Most stations on the London Underground network have a
ticket window open for most of the day. But the take-up of Oyster, and ready
availability of machines to replenish those cards, and provide one-off tickets
and Travelcards, means that less people need to use them. Even so, today’s
announcement of total closure by 2015 has surprised many – because Bozza
promised them otherwise.
Being Mayor may involve more onerous duties than this, Bozza
But, before looking at the Mayor’s latest about turn, can
the system be run with no ticket office staff?
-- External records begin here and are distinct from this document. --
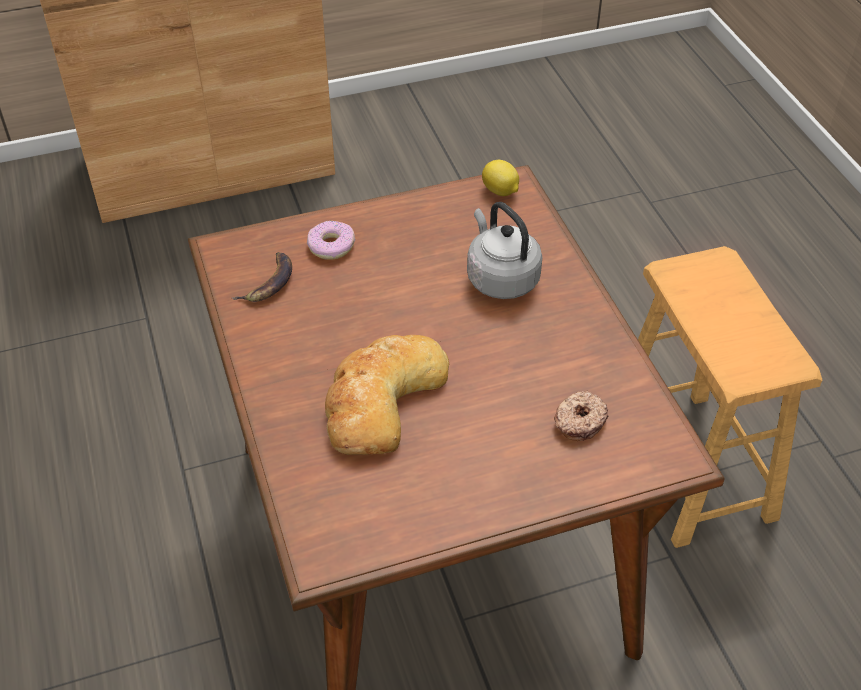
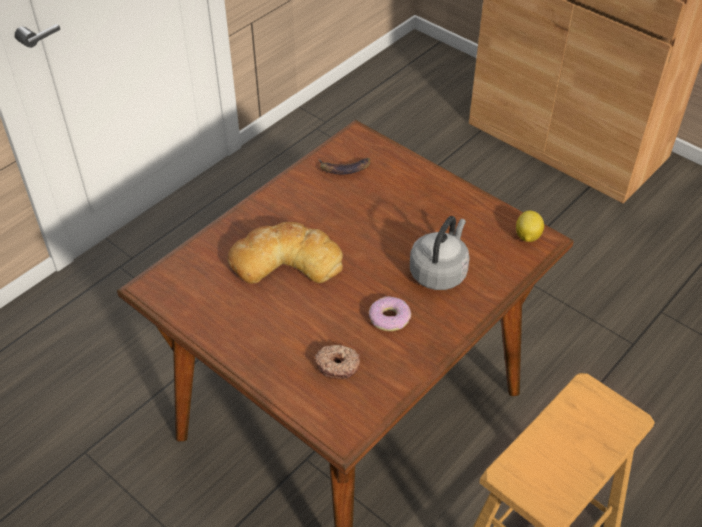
camera: 60 degrees right, 0 degrees up
donut [307,221,355,260] -> donut moved to [369,296,411,331]

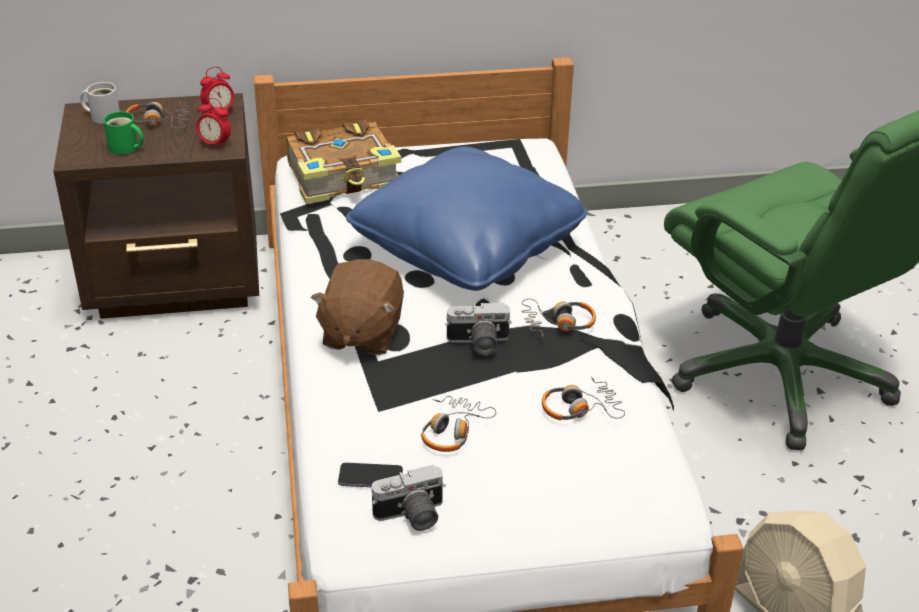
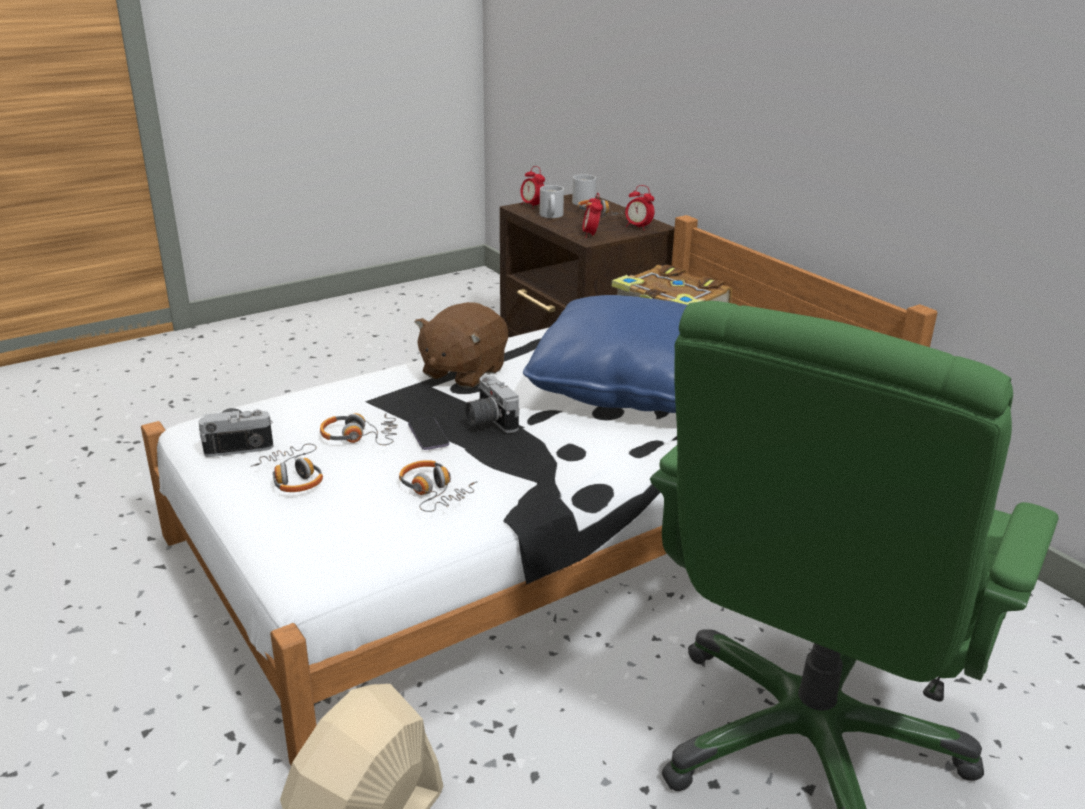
camera: 65 degrees right, 10 degrees down
green mug [103,111,144,155] -> white mug [540,185,564,218]
brown plush toy [311,259,404,355] -> brown plush toy turned 45 degrees counterclockwise [415,302,508,388]
phone [338,463,403,487] -> phone moved to [408,417,449,450]
camera [372,464,446,531] -> camera turned 120 degrees clockwise [199,408,273,457]
headphones [521,299,596,336] -> headphones moved to [251,444,323,492]
none -> alarm clock [520,166,545,209]

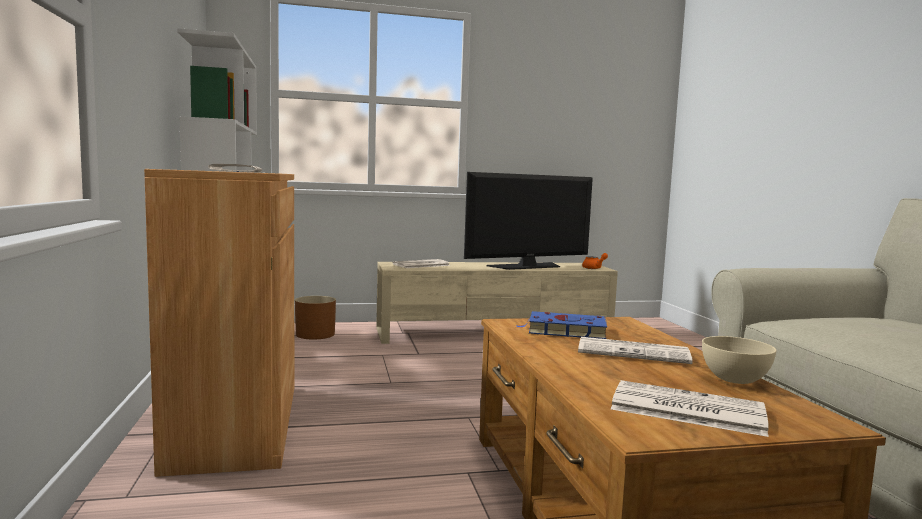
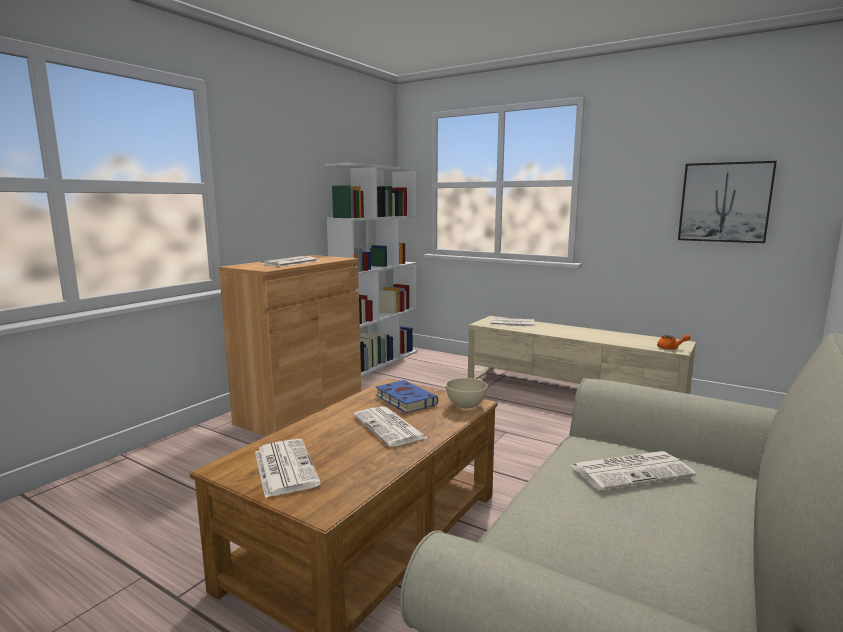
camera: 45 degrees right, 5 degrees up
brown planter [295,296,336,340] -> none
television [464,172,593,270] -> none
beige bowl [702,336,777,384] -> beige bowl moved to [446,378,487,409]
none -> newspaper [571,451,696,491]
none -> picture [678,161,777,243]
Well, the Barcelona Metro was
down to a handful of them when I visited in late 2006, and four years later
even these had closed. Madrid has a human presence at the Airport, but most
large city centre stations have dispensed with such luxuries. There are ticket
machines. You can buy season tickets online.
In Italian cities like Rome, Milan and Naples, ticket
purchase for one-off journeys and day passes is farmed out to news kiosks. Many
stations on the Lisbon Metro have opening hours that don’t start until after
the morning peak kicks off – there are machines to issue one-off tickets and
charge up your smartcard. You’ll find a similar situation in Germany and the
Netherlands.
Paris, on the other hand, maintains a ticket office at most
stations, but for how long is not known. So when Bozza decided to run for Mayor
back in 2007, he could have seen which way the wind was blowing in mainland
Europe before challenging Ken Livingstone over ticket office closures. Livingstone
had revealed that the 38 least used offices were selling 249 tickets a day
or less.
In fact, the office at Fairlop (Central Line Hainault loop,
in case you need to look) was selling a mere fifteen a day. Livingstone was
convinced of the case to close offices where demand was low and redeploy staff
to other customer facing duties, or to drive trains. The problem for Bozza was
that, in running for Mayor, he had committed himself to keeping them all open (not
everyone was convinced).
Now push has come to shove and he’s had to ditch the policy.
The pill is being sweetened by also announcing that some Tube lines (Jubilee,
Victoria, Central from Ealing Broadway to Hainault via Newbury Park, and
Northern from Morden to both Edgware and High Barnet via Charing Cross) will have 24-hour
operation at weekends. But it’s still a U-Turn.
So there will be a requirement for more drivers. But whether
750 ticket office staff can be absorbed without compulsory redundancy is
doubtful. That is the legacy of Bozza chasing the popular vote without his team
engaging brain and thinking it through. Yes, the system can probably manage
without ticket offices, but he promised in 2007, and
again four years later.
That’s what happens when you get a part-time Mayor. You were warned.
The way I read the announcements, the loss of booking clerk jobs will be much more than 750. The nett loss of jobs will be 750, the gross loss of booking clerk jobs will be much higher. The figure of 750 has been arrived at by subtracting new jobs (possibly extra drivers and night staff at stations) from the gross loss of jobs.
ReplyDeleteI have to wonder whether the "all-night tube" plan has been properly thought through. TfL was saying until very recently that engineering hours on these lines was the bare minimum, but now apparently TfL can do without engineering hours on two nights a week (including the useful 6 hours on Sunday morning). Will it really happen? Is it a ploy to distract attention from another abandoned pledge by Boris?